A friend can help to verify some features of your position of yoga

  You can ask a friend to observe the position of your body while you remain seated still.  The friend needs to be confident that you're maintaining the best position of your body that you can. You need to be confident that the friend will evaluate the important features of your physical position and will suggest what parts of your position you can improve for your position to be more beneficial as they see it. Another person can perceive only the external appearance of your position. Another person cannot perceive your energy, muscular effort, tiring or rest, nor how you decide that your position is beneficial.

  The friend can observe these features of your position in the order that they’re listed here during the first few minutes of a session of you remaining seated still:

  1  You should be seated on a firm support. Your hips should be level and should be elevated higher than your knees, when you can. When you’re seated on a chair, your ankles should be located directly below your knees, and your feet should be supported on the floor like when you’re standing. When you’re seated in a beginner’s cross-legged position, the ends of your shins at your knees, should be supported on the upper sides of your ankles and feet that are supported on the rug beneath them. Or supported on small, firm cushions or wedges of towels.

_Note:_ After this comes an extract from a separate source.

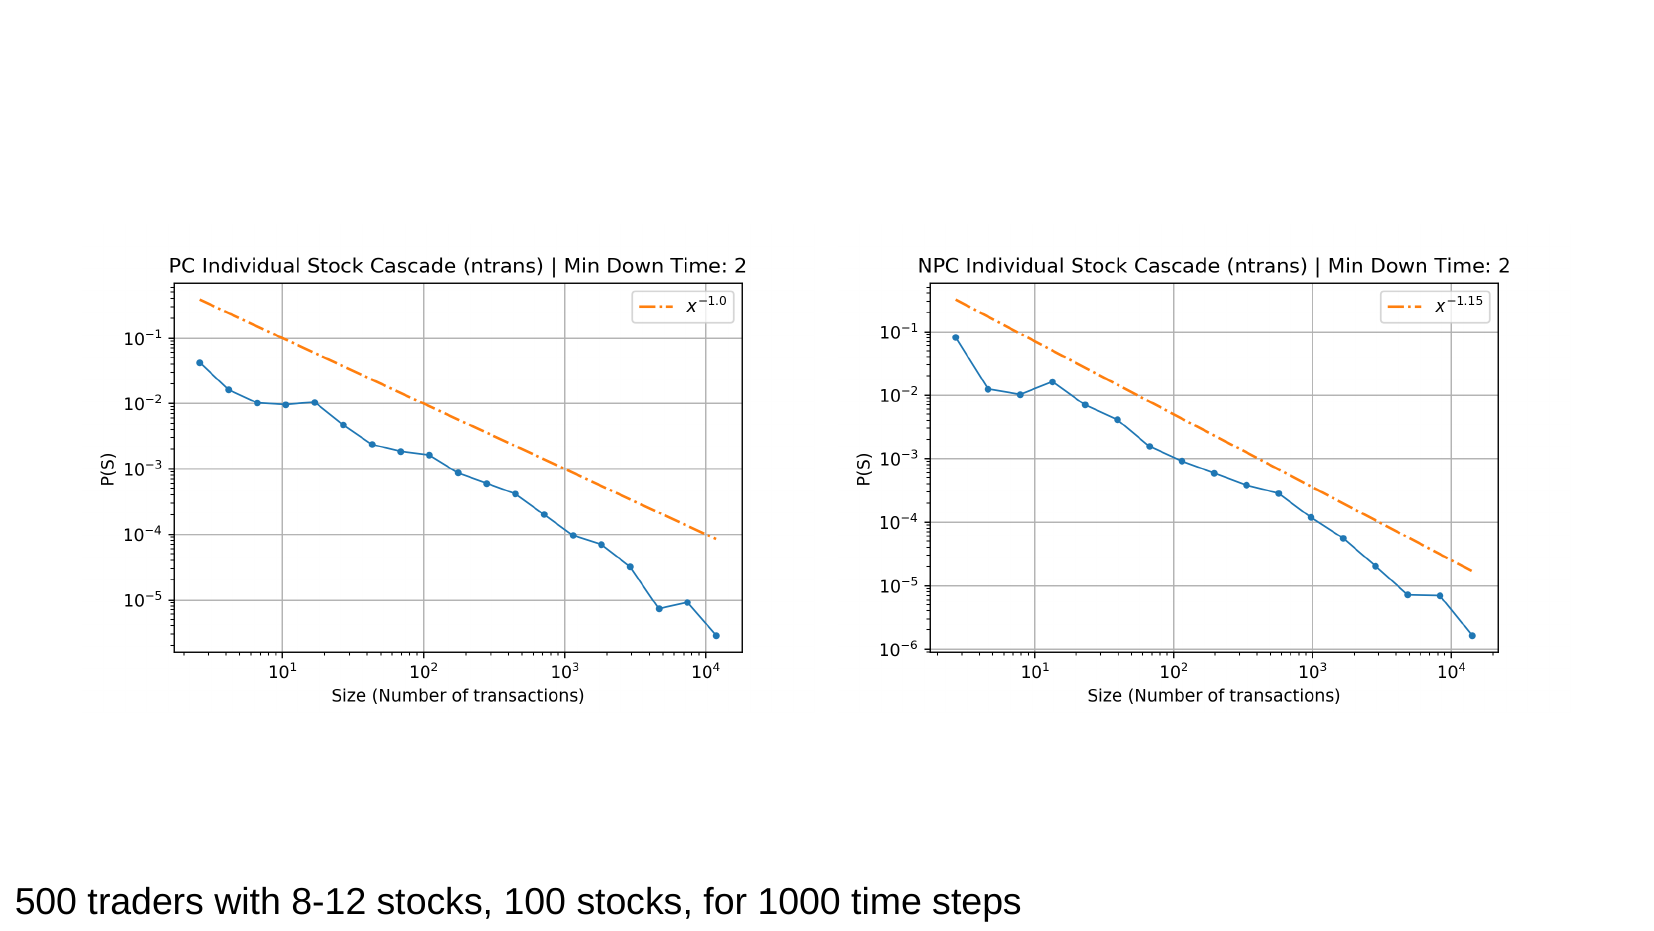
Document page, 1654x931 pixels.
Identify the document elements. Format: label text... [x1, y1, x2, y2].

text_box 500 traders with 8-12 stocks, 100 stocks, for 1000 time steps [0, 873, 1038, 931]
picture [838, 224, 1571, 713]
picture [82, 224, 815, 713]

  2  Your backbone should be standing upright and curved or leaned forward slightly, to support more of your weight on the ends of your shins at your knees. Someone who’s observing your position cannot know how far you should curve your body forward. But they can tell you if it appears that you’re not curving your body forward far enough, or curving forward too far.

  3  Additionally, when you’re supporting your shins on the upper sides of your ankles and feet beneath them, your body should be curved or leaned toward the side far enough to press the end of your shin at your knee downward firmly on your ankle and foot –between your ankle and heel- of your opposite leg beneath it.

  4  The outer ends of your shoulders should be lifted up a little, then moved back, then relaxed and allowed to fall downward, and held even one with the other at that level. Your elbows should be equally distant from the sides of your body.

  5  Your head should be upright and your neck should be curved forward slightly.

  6  Adjust your position as suggested by the friend and maintain the improved position still.

  Don’t be seated still because another person suggested it, nor to influence another person.  Don't rely on help from another person to maintain a beneficial position of your body because that will distract your attention from the inner concerns, energy won't move freely in your body and you won't be able to maintain a beneficial position.

  The text that you have read describes the method.  Maintaining the best position of your body that you can develops understanding, strength and flexibility that can improve your position. Every practice is relaxing and vital.